Given data START

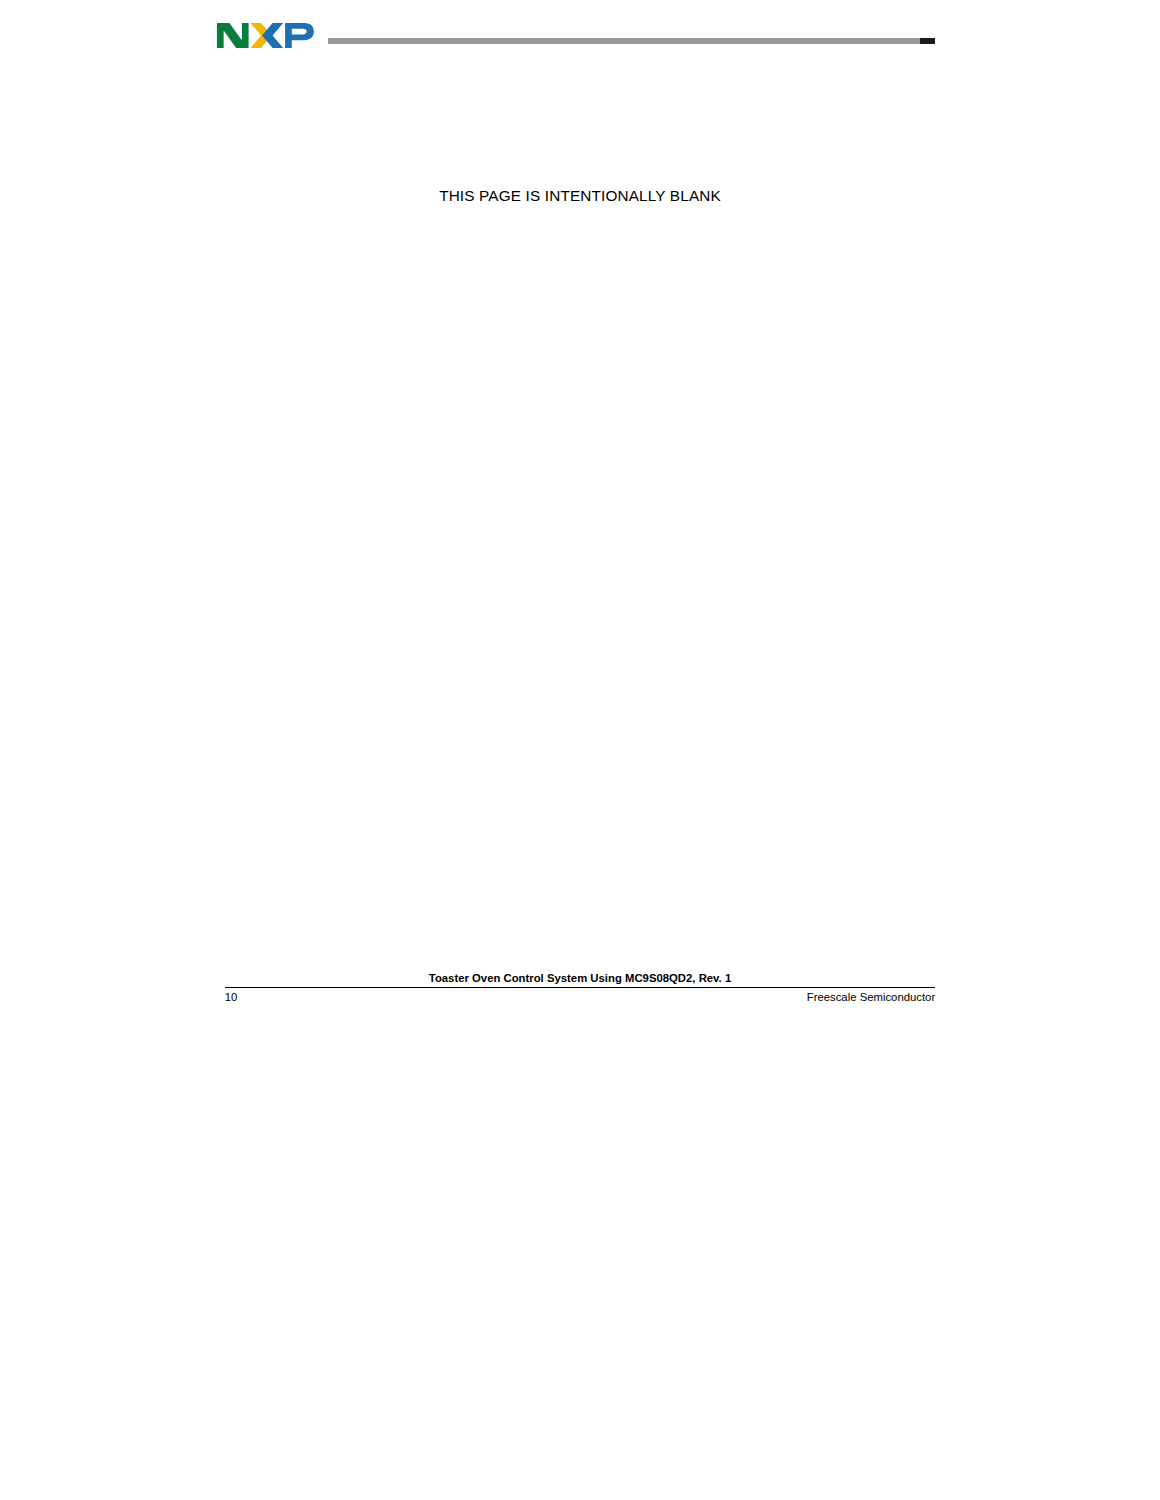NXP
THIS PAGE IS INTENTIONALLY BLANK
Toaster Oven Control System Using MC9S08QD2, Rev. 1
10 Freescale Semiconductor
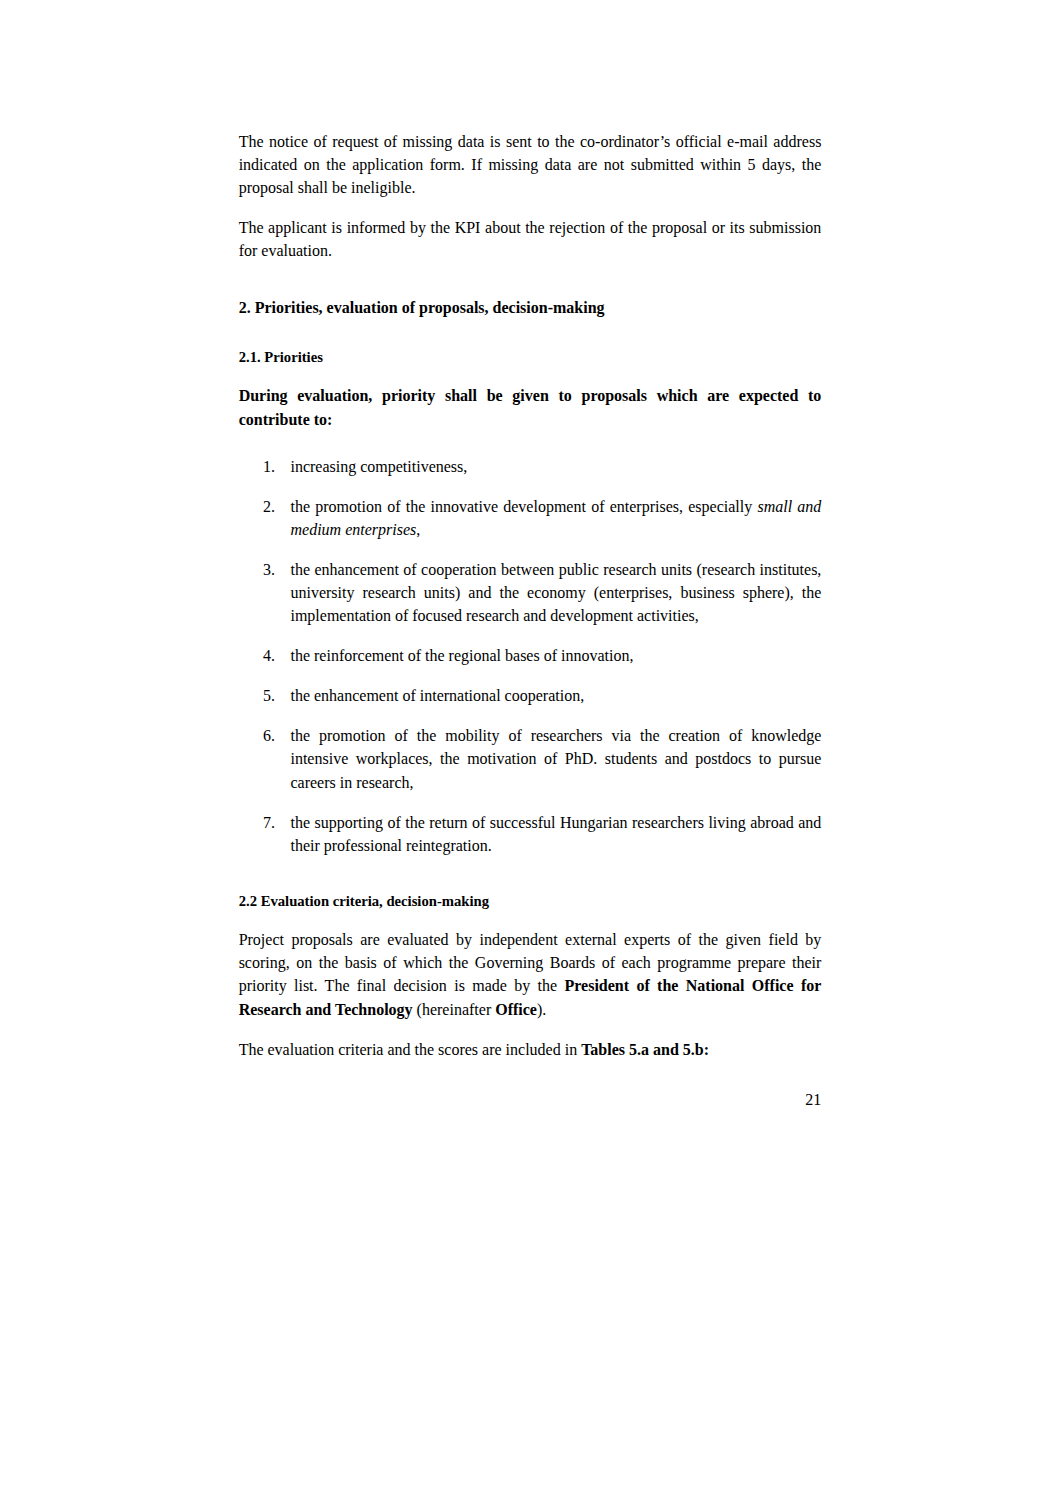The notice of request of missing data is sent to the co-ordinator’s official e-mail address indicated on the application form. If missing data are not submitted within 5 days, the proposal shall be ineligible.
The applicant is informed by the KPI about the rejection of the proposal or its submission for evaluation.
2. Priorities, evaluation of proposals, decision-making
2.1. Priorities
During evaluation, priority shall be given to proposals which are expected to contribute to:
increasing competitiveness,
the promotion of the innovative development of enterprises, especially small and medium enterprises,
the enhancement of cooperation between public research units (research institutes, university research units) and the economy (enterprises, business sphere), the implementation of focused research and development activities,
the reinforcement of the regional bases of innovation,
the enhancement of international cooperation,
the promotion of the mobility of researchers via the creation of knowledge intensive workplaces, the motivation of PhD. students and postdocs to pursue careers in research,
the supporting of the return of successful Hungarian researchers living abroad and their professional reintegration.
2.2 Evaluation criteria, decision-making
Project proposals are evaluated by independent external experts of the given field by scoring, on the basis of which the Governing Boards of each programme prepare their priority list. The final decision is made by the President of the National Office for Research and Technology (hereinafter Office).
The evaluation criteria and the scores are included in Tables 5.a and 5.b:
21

Given data END
Given data START

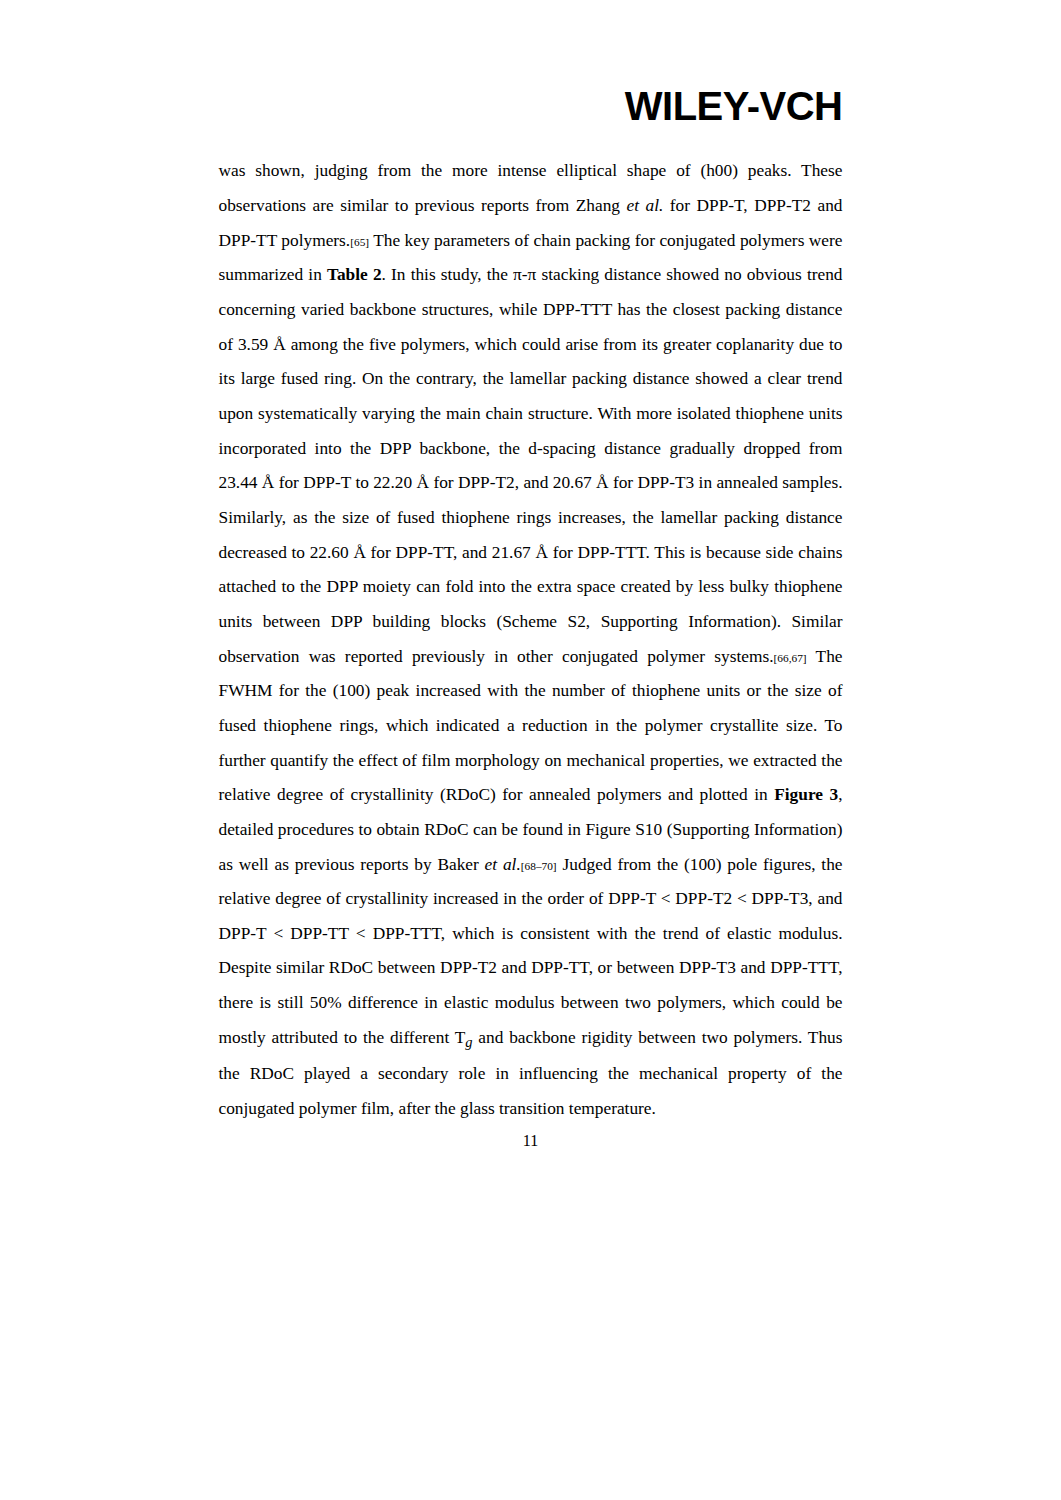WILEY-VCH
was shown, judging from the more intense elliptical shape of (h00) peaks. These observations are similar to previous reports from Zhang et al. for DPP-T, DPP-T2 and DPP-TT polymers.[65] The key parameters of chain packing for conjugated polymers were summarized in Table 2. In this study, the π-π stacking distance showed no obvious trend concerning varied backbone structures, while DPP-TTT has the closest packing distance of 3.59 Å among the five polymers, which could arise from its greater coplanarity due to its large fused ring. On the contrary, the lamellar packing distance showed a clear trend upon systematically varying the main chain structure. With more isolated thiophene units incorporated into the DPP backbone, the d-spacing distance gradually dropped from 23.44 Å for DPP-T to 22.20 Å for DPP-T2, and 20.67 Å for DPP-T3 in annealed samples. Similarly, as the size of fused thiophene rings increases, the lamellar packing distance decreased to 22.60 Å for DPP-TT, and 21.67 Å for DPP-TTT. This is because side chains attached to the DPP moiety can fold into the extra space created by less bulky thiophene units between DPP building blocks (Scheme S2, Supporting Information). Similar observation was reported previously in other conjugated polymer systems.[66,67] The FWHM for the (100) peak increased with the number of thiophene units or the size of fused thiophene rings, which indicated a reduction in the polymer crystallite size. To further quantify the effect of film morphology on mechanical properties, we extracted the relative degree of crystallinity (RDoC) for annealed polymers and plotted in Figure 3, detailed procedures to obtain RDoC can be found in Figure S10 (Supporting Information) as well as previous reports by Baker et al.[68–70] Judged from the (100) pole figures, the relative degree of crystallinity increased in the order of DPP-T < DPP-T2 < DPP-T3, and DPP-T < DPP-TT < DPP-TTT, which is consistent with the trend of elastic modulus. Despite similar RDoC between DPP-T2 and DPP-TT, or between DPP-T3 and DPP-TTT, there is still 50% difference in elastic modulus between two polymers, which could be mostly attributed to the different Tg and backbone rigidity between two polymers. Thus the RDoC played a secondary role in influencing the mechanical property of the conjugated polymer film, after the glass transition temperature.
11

Given data END
Given data START

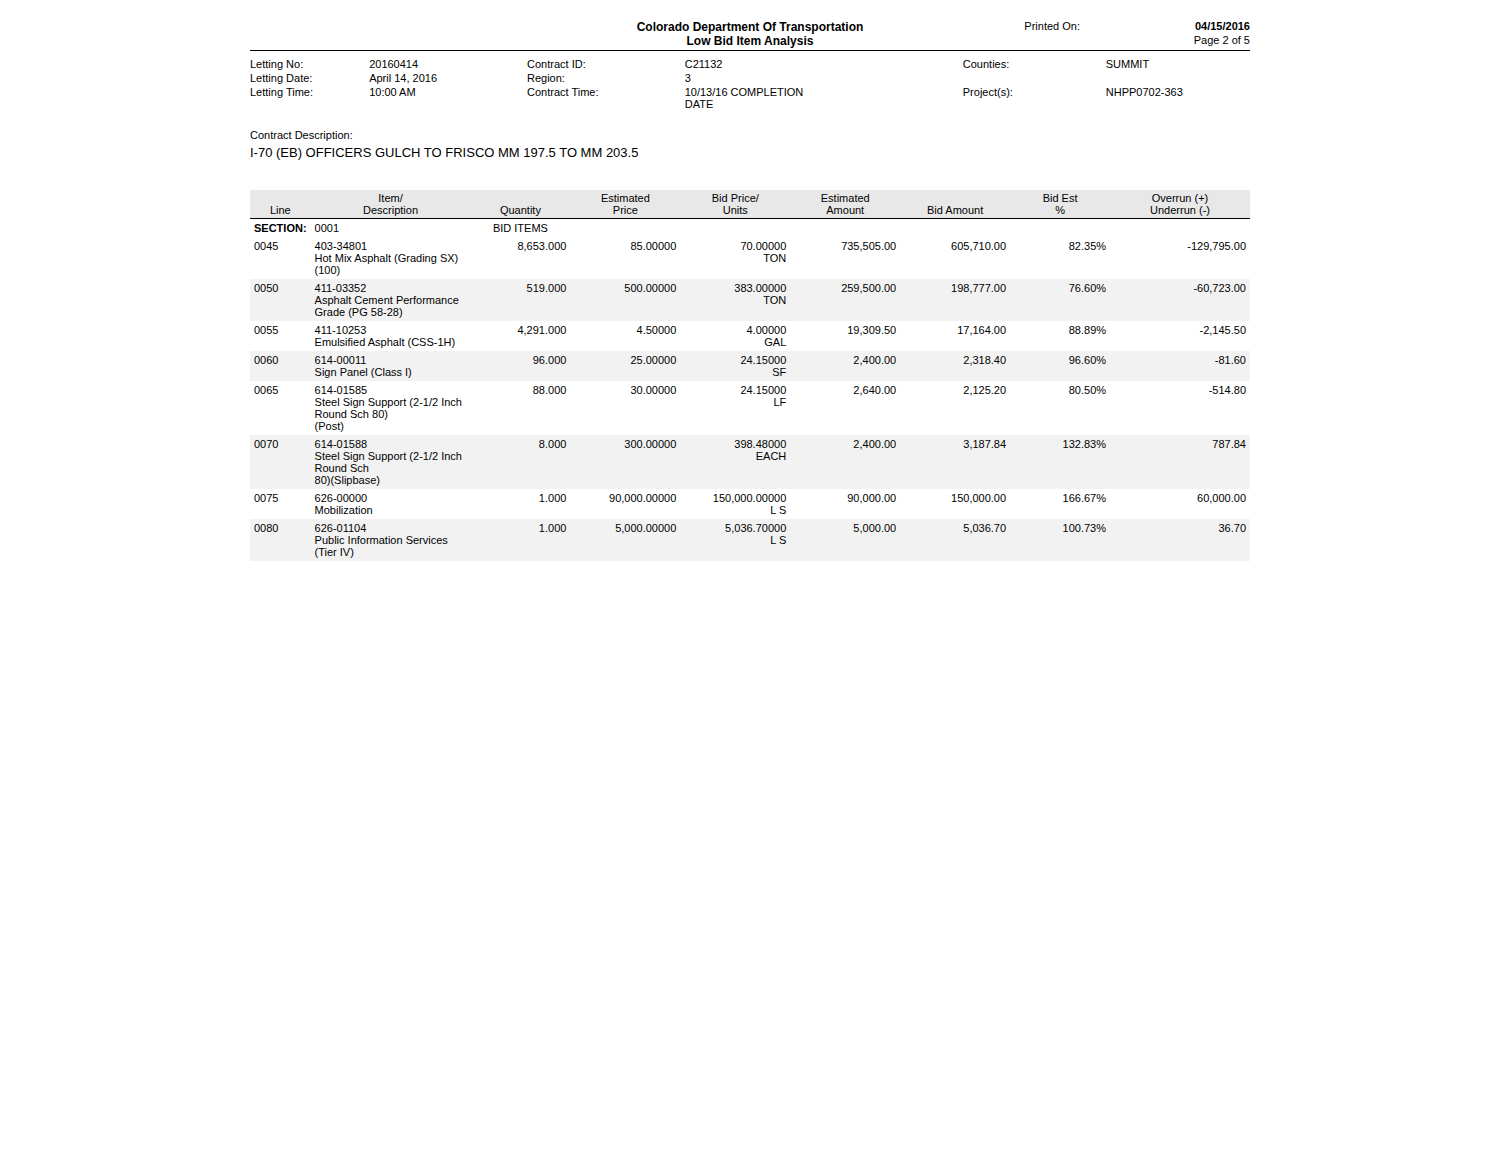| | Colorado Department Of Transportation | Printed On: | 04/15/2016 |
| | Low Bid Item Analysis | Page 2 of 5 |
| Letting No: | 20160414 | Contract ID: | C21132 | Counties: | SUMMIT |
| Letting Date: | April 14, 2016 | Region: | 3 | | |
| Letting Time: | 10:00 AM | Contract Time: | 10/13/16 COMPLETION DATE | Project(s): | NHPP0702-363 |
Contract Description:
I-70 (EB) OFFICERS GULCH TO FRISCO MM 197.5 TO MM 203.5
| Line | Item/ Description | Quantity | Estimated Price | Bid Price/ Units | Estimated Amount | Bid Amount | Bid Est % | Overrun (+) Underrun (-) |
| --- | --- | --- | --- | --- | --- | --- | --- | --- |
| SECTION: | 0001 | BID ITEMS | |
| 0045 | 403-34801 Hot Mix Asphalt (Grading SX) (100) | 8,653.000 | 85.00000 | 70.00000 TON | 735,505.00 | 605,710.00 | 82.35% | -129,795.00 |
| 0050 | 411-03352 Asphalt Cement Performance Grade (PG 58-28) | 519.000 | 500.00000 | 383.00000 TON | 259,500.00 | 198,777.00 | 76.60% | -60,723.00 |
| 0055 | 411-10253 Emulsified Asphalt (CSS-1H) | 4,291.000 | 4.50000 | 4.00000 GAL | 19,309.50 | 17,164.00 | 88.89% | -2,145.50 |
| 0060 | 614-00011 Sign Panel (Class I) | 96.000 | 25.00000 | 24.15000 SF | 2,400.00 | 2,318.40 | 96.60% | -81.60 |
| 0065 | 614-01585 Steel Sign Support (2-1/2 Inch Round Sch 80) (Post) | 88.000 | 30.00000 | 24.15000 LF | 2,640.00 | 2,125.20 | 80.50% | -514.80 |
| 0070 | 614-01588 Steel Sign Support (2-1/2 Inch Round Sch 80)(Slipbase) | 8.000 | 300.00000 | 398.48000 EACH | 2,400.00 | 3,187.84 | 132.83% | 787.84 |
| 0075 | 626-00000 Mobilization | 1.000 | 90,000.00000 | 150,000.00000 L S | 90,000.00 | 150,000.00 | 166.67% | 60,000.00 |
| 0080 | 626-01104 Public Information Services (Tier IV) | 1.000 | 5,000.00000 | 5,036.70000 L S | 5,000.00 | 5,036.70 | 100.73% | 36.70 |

Given data END

Work to be completed: When the line with "132.83% | 787.84 |" is reached in the data above, begin copying, and stop after the line with "100.73% | 36.70 |"; copy each line exactly, both ends included.

Response below:
| 0070 | 614-01588 Steel Sign Support (2-1/2 Inch Round Sch 80)(Slipbase) | 8.000 | 300.00000 | 398.48000 EACH | 2,400.00 | 3,187.84 | 132.83% | 787.84 |
| 0075 | 626-00000 Mobilization | 1.000 | 90,000.00000 | 150,000.00000 L S | 90,000.00 | 150,000.00 | 166.67% | 60,000.00 |
| 0080 | 626-01104 Public Information Services (Tier IV) | 1.000 | 5,000.00000 | 5,036.70000 L S | 5,000.00 | 5,036.70 | 100.73% | 36.70 |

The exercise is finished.